* _PROBLEM_: Each entry below is to be extracted exactly.

* _RECORDS TO PROCESS_:
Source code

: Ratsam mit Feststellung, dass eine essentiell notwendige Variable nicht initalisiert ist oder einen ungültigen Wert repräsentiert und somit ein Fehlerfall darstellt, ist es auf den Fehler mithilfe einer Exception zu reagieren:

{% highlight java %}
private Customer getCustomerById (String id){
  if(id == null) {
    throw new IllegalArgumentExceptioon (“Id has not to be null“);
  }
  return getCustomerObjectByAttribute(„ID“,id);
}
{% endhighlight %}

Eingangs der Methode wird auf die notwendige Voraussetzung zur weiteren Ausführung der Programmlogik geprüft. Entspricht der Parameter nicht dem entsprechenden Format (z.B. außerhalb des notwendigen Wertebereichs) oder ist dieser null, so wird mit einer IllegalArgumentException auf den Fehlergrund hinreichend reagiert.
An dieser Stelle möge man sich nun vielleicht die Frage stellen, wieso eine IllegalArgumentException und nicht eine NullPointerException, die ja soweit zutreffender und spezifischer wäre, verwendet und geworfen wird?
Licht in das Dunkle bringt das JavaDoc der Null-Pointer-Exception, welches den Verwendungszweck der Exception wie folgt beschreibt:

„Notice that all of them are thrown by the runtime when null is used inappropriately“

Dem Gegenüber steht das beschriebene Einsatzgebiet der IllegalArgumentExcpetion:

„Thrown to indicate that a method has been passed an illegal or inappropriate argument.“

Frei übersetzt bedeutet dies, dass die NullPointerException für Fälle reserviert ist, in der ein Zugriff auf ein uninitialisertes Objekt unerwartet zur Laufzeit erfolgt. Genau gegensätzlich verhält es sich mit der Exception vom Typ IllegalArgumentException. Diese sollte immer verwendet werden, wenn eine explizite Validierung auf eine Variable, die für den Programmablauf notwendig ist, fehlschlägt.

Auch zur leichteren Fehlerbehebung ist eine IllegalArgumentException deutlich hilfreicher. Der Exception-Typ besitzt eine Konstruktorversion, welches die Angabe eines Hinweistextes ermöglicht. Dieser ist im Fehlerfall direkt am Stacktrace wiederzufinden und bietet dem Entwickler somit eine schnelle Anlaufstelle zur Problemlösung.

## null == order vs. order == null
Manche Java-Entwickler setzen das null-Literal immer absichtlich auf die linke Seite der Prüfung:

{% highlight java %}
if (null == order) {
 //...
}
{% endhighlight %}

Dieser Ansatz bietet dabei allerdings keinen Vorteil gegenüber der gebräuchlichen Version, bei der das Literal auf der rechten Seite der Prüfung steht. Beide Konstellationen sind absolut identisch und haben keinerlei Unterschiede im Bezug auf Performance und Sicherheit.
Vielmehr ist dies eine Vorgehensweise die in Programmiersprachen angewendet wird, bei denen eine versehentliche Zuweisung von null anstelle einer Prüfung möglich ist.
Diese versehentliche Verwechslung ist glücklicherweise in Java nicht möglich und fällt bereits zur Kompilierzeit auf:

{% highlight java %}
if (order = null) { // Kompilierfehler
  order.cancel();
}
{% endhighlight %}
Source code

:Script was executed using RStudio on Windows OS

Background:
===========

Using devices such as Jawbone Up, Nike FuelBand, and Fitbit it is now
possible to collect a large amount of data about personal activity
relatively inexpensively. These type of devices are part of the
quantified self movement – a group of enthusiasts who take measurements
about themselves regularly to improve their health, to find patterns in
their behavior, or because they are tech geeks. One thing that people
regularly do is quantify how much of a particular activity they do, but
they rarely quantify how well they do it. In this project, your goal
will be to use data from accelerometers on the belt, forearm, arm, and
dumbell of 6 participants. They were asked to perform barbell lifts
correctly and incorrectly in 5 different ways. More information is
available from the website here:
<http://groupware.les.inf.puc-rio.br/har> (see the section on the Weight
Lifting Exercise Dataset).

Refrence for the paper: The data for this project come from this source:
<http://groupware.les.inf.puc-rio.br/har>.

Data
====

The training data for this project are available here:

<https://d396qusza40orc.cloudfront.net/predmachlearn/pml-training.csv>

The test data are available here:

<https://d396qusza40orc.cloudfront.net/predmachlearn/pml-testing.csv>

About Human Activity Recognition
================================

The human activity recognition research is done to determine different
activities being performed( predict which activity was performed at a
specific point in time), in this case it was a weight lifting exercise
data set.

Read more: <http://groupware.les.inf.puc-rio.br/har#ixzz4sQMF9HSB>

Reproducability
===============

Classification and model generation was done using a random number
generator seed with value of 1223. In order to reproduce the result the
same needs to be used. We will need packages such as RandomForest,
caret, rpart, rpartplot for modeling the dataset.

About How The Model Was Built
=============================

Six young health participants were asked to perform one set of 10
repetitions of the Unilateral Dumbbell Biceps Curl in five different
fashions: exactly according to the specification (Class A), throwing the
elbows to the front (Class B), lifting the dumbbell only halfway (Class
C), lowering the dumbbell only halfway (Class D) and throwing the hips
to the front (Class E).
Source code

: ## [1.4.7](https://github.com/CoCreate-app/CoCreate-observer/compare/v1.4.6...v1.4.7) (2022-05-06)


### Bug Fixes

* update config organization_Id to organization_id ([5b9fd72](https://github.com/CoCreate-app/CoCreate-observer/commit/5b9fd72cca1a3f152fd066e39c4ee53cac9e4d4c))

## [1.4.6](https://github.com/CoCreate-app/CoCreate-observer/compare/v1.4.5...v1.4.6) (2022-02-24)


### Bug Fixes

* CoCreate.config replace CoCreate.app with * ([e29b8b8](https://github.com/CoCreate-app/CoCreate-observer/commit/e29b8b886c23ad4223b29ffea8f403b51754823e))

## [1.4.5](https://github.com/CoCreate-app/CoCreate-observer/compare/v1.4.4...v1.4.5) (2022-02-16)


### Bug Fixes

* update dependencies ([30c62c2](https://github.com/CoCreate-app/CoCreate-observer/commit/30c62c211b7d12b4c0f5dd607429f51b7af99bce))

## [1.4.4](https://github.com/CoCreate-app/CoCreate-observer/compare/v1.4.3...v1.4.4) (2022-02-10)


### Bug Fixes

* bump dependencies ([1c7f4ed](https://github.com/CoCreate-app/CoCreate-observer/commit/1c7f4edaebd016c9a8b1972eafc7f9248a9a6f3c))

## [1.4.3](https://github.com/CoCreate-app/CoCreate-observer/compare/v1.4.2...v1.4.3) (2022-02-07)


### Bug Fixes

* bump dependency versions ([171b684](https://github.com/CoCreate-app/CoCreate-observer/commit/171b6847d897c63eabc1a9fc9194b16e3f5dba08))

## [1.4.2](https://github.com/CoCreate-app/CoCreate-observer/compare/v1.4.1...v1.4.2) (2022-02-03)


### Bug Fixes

* _WRITTEN SOLUTION_:
Source code

: Ratsam mit Feststellung, dass eine essentiell notwendige Variable nicht initalisiert ist oder einen ungültigen Wert repräsentiert und somit ein Fehlerfall darstellt, ist es auf den Fehler mithilfe einer Exception zu reagieren:

{% highlight java %}
private Customer getCustomerById (String id){
  if(id == null) {
    throw new IllegalArgumentExceptioon (“Id has not to be null“);
  }
  return getCustomerObjectByAttribute(„ID“,id);
}
{% endhighlight %}

Eingangs der Methode wird auf die notwendige Voraussetzung zur weiteren Ausführung der Programmlogik geprüft. Entspricht der Parameter nicht dem entsprechenden Format (z.B. außerhalb des notwendigen Wertebereichs) oder ist dieser null, so wird mit einer IllegalArgumentException auf den Fehlergrund hinreichend reagiert.
An dieser Stelle möge man sich nun vielleicht die Frage stellen, wieso eine IllegalArgumentException und nicht eine NullPointerException, die ja soweit zutreffender und spezifischer wäre, verwendet und geworfen wird?
Licht in das Dunkle bringt das JavaDoc der Null-Pointer-Exception, welches den Verwendungszweck der Exception wie folgt beschreibt:

„Notice that all of them are thrown by the runtime when null is used inappropriately“

Dem Gegenüber steht das beschriebene Einsatzgebiet der IllegalArgumentExcpetion:

„Thrown to indicate that a method has been passed an illegal or inappropriate argument.“

Frei übersetzt bedeutet dies, dass die NullPointerException für Fälle reserviert ist, in der ein Zugriff auf ein uninitialisertes Objekt unerwartet zur Laufzeit erfolgt. Genau gegensätzlich verhält es sich mit der Exception vom Typ IllegalArgumentException. Diese sollte immer verwendet werden, wenn eine explizite Validierung auf eine Variable, die für den Programmablauf notwendig ist, fehlschlägt.

Auch zur leichteren Fehlerbehebung ist eine IllegalArgumentException deutlich hilfreicher. Der Exception-Typ besitzt eine Konstruktorversion, welches die Angabe eines Hinweistextes ermöglicht. Dieser ist im Fehlerfall direkt am Stacktrace wiederzufinden und bietet dem Entwickler somit eine schnelle Anlaufstelle zur Problemlösung.

## null == order vs. order == null
Manche Java-Entwickler setzen das null-Literal immer absichtlich auf die linke Seite der Prüfung:

{% highlight java %}
if (null == order) {
 //...
}
{% endhighlight %}

Dieser Ansatz bietet dabei allerdings keinen Vorteil gegenüber der gebräuchlichen Version, bei der das Literal auf der rechten Seite der Prüfung steht. Beide Konstellationen sind absolut identisch und haben keinerlei Unterschiede im Bezug auf Performance und Sicherheit.
Vielmehr ist dies eine Vorgehensweise die in Programmiersprachen angewendet wird, bei denen eine versehentliche Zuweisung von null anstelle einer Prüfung möglich ist.
Diese versehentliche Verwechslung ist glücklicherweise in Java nicht möglich und fällt bereits zur Kompilierzeit auf:

{% highlight java %}
if (order = null) { // Kompilierfehler
  order.cancel();
}
{% endhighlight %}
Source code

:Script was executed using RStudio on Windows OS

Background:
===========

Using devices such as Jawbone Up, Nike FuelBand, and Fitbit it is now
possible to collect a large amount of data about personal activity
relatively inexpensively. These type of devices are part of the
quantified self movement – a group of enthusiasts who take measurements
about themselves regularly to improve their health, to find patterns in
their behavior, or because they are tech geeks. One thing that people
regularly do is quantify how much of a particular activity they do, but
they rarely quantify how well they do it. In this project, your goal
will be to use data from accelerometers on the belt, forearm, arm, and
dumbell of 6 participants. They were asked to perform barbell lifts
correctly and incorrectly in 5 different ways. More information is
available from the website here:
<http://groupware.les.inf.puc-rio.br/har> (see the section on the Weight
Lifting Exercise Dataset).

Refrence for the paper: The data for this project come from this source:
<http://groupware.les.inf.puc-rio.br/har>.

Data
====

The training data for this project are available here:

<https://d396qusza40orc.cloudfront.net/predmachlearn/pml-training.csv>

The test data are available here:

<https://d396qusza40orc.cloudfront.net/predmachlearn/pml-testing.csv>

About Human Activity Recognition
================================

The human activity recognition research is done to determine different
activities being performed( predict which activity was performed at a
specific point in time), in this case it was a weight lifting exercise
data set.

Read more: <http://groupware.les.inf.puc-rio.br/har#ixzz4sQMF9HSB>

Reproducability
===============

Classification and model generation was done using a random number
generator seed with value of 1223. In order to reproduce the result the
same needs to be used. We will need packages such as RandomForest,
caret, rpart, rpartplot for modeling the dataset.

About How The Model Was Built
=============================

Six young health participants were asked to perform one set of 10
repetitions of the Unilateral Dumbbell Biceps Curl in five different
fashions: exactly according to the specification (Class A), throwing the
elbows to the front (Class B), lifting the dumbbell only halfway (Class
C), lowering the dumbbell only halfway (Class D) and throwing the hips
to the front (Class E).
Source code

: ## [1.4.7](https://github.com/CoCreate-app/CoCreate-observer/compare/v1.4.6...v1.4.7) (2022-05-06)


### Bug Fixes

* update config organization_Id to organization_id ([5b9fd72](https://github.com/CoCreate-app/CoCreate-observer/commit/5b9fd72cca1a3f152fd066e39c4ee53cac9e4d4c))

## [1.4.6](https://github.com/CoCreate-app/CoCreate-observer/compare/v1.4.5...v1.4.6) (2022-02-24)


### Bug Fixes

* CoCreate.config replace CoCreate.app with * ([e29b8b8](https://github.com/CoCreate-app/CoCreate-observer/commit/e29b8b886c23ad4223b29ffea8f403b51754823e))

## [1.4.5](https://github.com/CoCreate-app/CoCreate-observer/compare/v1.4.4...v1.4.5) (2022-02-16)


### Bug Fixes

* update dependencies ([30c62c2](https://github.com/CoCreate-app/CoCreate-observer/commit/30c62c211b7d12b4c0f5dd607429f51b7af99bce))

## [1.4.4](https://github.com/CoCreate-app/CoCreate-observer/compare/v1.4.3...v1.4.4) (2022-02-10)


### Bug Fixes

* bump dependencies ([1c7f4ed](https://github.com/CoCreate-app/CoCreate-observer/commit/1c7f4edaebd016c9a8b1972eafc7f9248a9a6f3c))

## [1.4.3](https://github.com/CoCreate-app/CoCreate-observer/compare/v1.4.2...v1.4.3) (2022-02-07)


### Bug Fixes

* bump dependency versions ([171b684](https://github.com/CoCreate-app/CoCreate-observer/commit/171b6847d897c63eabc1a9fc9194b16e3f5dba08))

## [1.4.2](https://github.com/CoCreate-app/CoCreate-observer/compare/v1.4.1...v1.4.2) (2022-02-03)


### Bug Fixes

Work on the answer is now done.